Naturally Dyed Easter Eggs [Cooking]

2008 Mar 15
Dye eggs with things from the produce and/or spice aisles.
I just did some marbleized beauties with the red cabbage/vegetable oil method.
Wow! They're gift material. Egg anyone?

www.curbly.com


2008 Mar 15
My wife uses kool aid to dye wool - maybe it would work too

2008 Mar 15
Those are beautiful! My mom uses a mix of onion skins (the dry ones) and tea bags when boiling Easter eggs. They come out a nice yellow brown like the one left of center in your photo.
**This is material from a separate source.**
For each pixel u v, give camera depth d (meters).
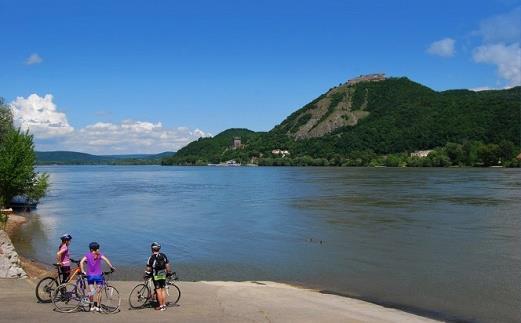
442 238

Before dyeing, she uses a white or yellow wax crayon to draw flowers and bunnies and things. The wax crayon blocks the absorption of dye and the end result looks pretty classy. Then we play eiertutsch and take turns banging each other's eggs to see who has the strongest one (a bit like playing conkers with chestnuts). Problem is, if you're winning you don't have an egg to eat! Traditionally we eat the egg dipped into a mustard/chive/mayo dressing, with cold cuts and good bread.
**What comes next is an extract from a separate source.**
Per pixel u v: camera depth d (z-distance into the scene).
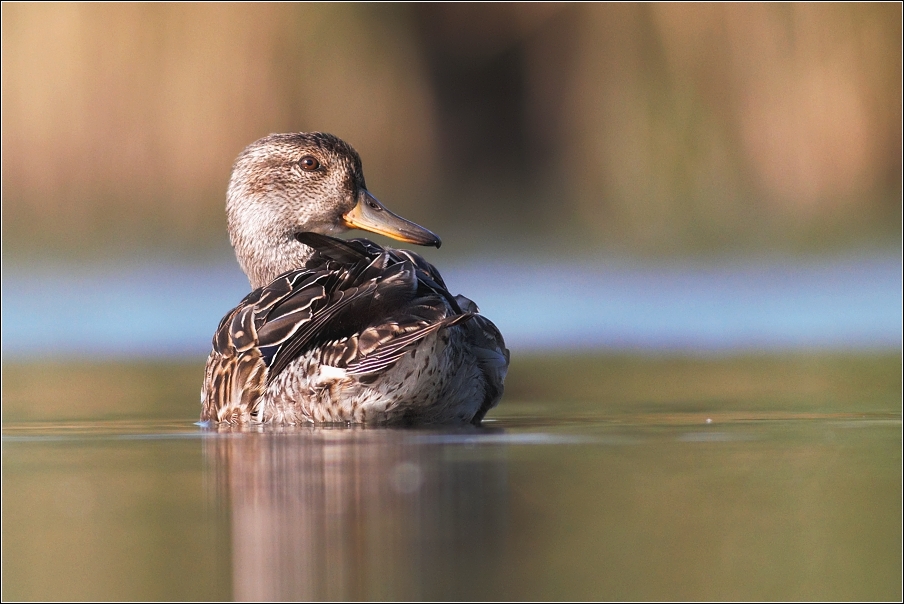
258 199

(Photo from www.kulturbeo.ch)

2009 Apr 11
I made these again this year and, kids, it's an easy project that results in some real beauties. I used electrical tape on a few - super cool results - and gave them a very light polish with olive oil afterwards. They're (almost) too nice to hide. :)


2009 Apr 11
looks awesome amr

2009 Apr 13
I've used that website for the last 2 years and have found the recipes don't work out quite as well as the pics posted on the site (the ones above). The onion skins do work out quite nicely except I'm not sure how to get "olive green" from red onion skins. My eggs always turn out dark red/brown - nice but not the colour I wanted. I do like the fact that the dye is all from foodstuffs. A great source of onion skins was the grocery store on stocking days. When asked, you could get bags of the skins for free without having to buy a thing.
The kool aid might work nicely with vinegar or alum as a fixative.